There is a Python implementation of an all_equal
function in more-itertools
. The fact that this exists already indicates there are developers out there who are already making use of such a function.
The problem with it is that it is comparably slow compared to a C implementation. This is expected, because the existing Python implementation in more-itertools
chains together several Python function calls. The current implementation also does not make use of short-circuit return logic, which means it would be expected to perform poorly on large input. There is an alternative short-circuiting version out there too, but I don’t think that version is being used by the more-itertools
module. (Please do correct me if my research into this is wrong.)
If you do an internet search for “python test if all elements are equal” or “python all equal” you will find numerous forum threads where people are asking for a way to implement an all_equal
function, because Python doesn’t currently provide one either as part of the core Python install.

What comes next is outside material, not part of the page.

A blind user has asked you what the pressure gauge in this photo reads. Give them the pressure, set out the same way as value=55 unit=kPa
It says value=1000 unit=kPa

There are a very broad range of possible implementations which show up, many of which only work under certain conditions. (For example, leveraging numpy.) It is also not obvious which of these solutions provide generally good performance on a wide range of input (which is important to know). Some solutions are more readable but perform surprisingly poorly. Other implementations are cryptic and are not at all obvious how they work from a first inspection.

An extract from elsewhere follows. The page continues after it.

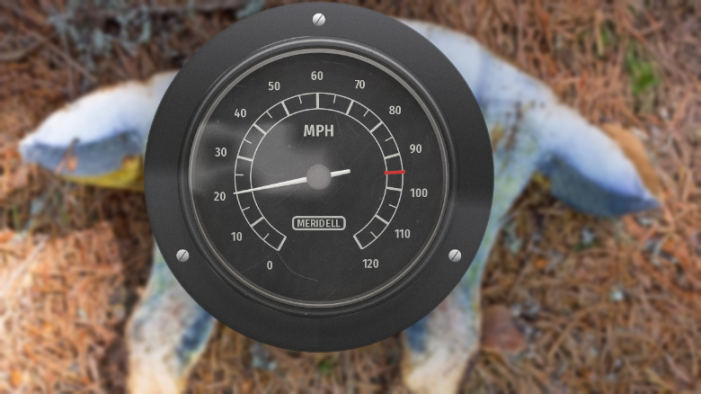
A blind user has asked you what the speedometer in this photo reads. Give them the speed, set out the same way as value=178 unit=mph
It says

None of the above is good, because we are asking developers to not only spend time searching for a solution, but to inspect many possible implementations and somehow pick a “good” one. This is not easy to do.
In my opinion we should really just provide the right tool for the job from the start, then future users will not spend large amounts of their time trying to discern how to get this tool into their codebase.
It would be good to get some further feedback on this.
- If you agree, please just comment “I agree” or otherwise indicate approval with an upvote
- If you do not agree, please just comment “I do not agree”
- or better yet, explain your objections, (presumably if you do not agree you have some reason to object to the proposal)
I don’t expect this to be a particularly interesting proposal to most people. If you happen to have worked on a project before where you would have found it useful to have an all_equal
function, then you probably agree it would be good to add one.
If you didn’t work on such a project, I would assume you are indifferent.
I can’t think of any disadvantages to doing so.